Working data section start

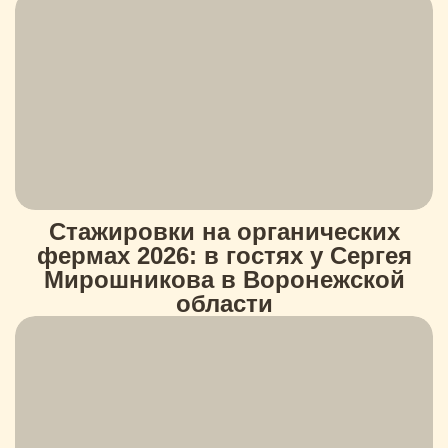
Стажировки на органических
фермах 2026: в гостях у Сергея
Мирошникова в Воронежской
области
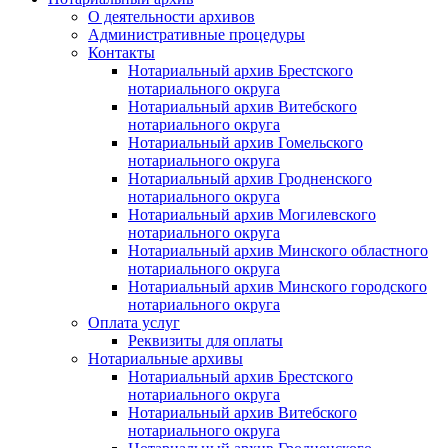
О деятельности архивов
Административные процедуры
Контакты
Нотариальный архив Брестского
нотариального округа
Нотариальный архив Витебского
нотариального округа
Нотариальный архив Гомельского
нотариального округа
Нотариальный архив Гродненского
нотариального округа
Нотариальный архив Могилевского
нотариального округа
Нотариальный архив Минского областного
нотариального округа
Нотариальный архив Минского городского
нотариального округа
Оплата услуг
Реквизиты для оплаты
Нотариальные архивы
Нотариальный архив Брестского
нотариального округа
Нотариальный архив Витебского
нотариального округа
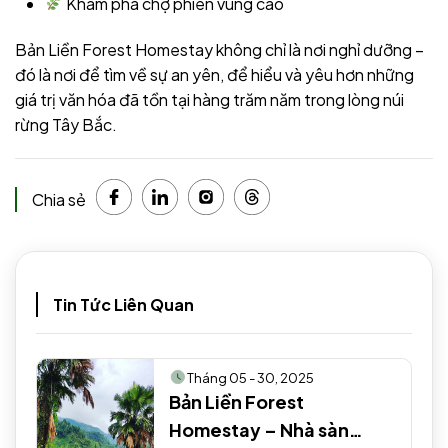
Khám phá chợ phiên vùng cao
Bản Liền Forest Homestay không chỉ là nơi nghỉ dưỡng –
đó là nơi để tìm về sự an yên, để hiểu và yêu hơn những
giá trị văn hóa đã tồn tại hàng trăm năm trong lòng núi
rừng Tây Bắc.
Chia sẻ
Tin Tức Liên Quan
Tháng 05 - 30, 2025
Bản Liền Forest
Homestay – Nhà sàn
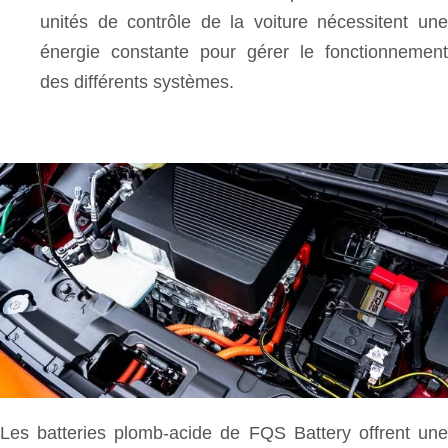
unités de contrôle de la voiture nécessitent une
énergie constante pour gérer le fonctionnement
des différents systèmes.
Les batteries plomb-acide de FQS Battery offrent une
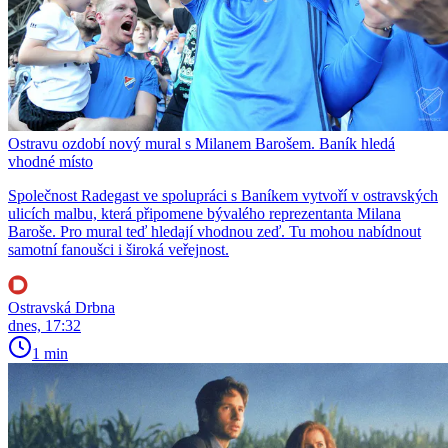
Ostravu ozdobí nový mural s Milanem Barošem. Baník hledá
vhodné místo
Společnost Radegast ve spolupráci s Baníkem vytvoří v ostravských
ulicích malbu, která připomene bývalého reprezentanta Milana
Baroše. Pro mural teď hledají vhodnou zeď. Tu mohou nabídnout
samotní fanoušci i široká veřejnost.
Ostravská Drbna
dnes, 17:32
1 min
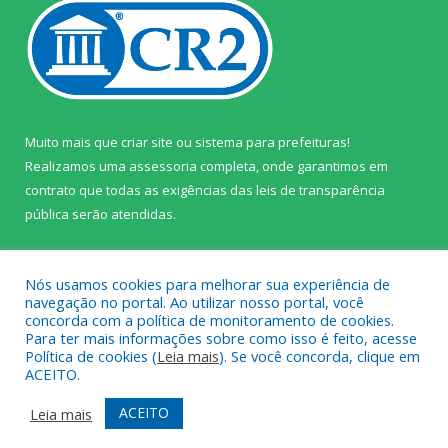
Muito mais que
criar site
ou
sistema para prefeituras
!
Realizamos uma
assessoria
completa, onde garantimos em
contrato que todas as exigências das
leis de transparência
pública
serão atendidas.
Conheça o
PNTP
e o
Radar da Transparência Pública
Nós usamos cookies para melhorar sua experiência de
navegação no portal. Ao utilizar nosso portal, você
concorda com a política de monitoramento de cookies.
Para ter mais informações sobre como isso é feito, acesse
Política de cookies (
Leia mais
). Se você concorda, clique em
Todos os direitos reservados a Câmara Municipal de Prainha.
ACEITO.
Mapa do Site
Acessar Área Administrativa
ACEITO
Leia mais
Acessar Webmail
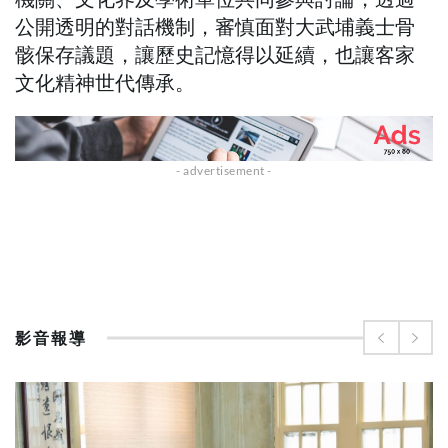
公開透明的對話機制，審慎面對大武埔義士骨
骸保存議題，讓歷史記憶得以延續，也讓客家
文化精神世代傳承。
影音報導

Working data section end

What's needed is an exact copy of every entry, free of pictures.

Task response:
Стажировки на органических
фермах 2026: в гостях у Сергея
Мирошникова в Воронежской
области
О деятельности архивов
Административные процедуры
Контакты
Нотариальный архив Брестского
нотариального округа
Нотариальный архив Витебского
нотариального округа
Нотариальный архив Гомельского
нотариального округа
Нотариальный архив Гродненского
нотариального округа
Нотариальный архив Могилевского
нотариального округа
Нотариальный архив Минского областного
нотариального округа
Нотариальный архив Минского городского
нотариального округа
Оплата услуг
Реквизиты для оплаты
Нотариальные архивы
Нотариальный архив Брестского
нотариального округа
Нотариальный архив Витебского
нотариального округа
Khám phá chợ phiên vùng cao
Bản Liền Forest Homestay không chỉ là nơi nghỉ dưỡng –
đó là nơi để tìm về sự an yên, để hiểu và yêu hơn những
giá trị văn hóa đã tồn tại hàng trăm năm trong lòng núi
rừng Tây Bắc.
Chia sẻ
Tin Tức Liên Quan
Tháng 05 - 30, 2025
Bản Liền Forest
Homestay – Nhà sàn
unités de contrôle de la voiture nécessitent une
énergie constante pour gérer le fonctionnement
des différents systèmes.
Les batteries plomb-acide de FQS Battery offrent une
Ostravu ozdobí nový mural s Milanem Barošem. Baník hledá
vhodné místo
Společnost Radegast ve spolupráci s Baníkem vytvoří v ostravských
ulicích malbu, která připomene bývalého reprezentanta Milana
Baroše. Pro mural teď hledají vhodnou zeď. Tu mohou nabídnout
samotní fanoušci i široká veřejnost.
Ostravská Drbna
dnes, 17:32
1 min
Muito mais que
criar site
ou
sistema para prefeituras
!
Realizamos uma
assessoria
completa, onde garantimos em
contrato que todas as exigências das
leis de transparência
pública
serão atendidas.
Conheça o
PNTP
e o
Radar da Transparência Pública
Nós usamos cookies para melhorar sua experiência de
navegação no portal. Ao utilizar nosso portal, você
concorda com a política de monitoramento de cookies.
Para ter mais informações sobre como isso é feito, acesse
Política de cookies (
Leia mais
). Se você concorda, clique em
Todos os direitos reservados a Câmara Municipal de Prainha.
ACEITO.
Mapa do Site
Acessar Área Administrativa
ACEITO
Leia mais
Acessar Webmail
公開透明的對話機制，審慎面對大武埔義士骨
骸保存議題，讓歷史記憶得以延續，也讓客家
文化精神世代傳承。
影音報導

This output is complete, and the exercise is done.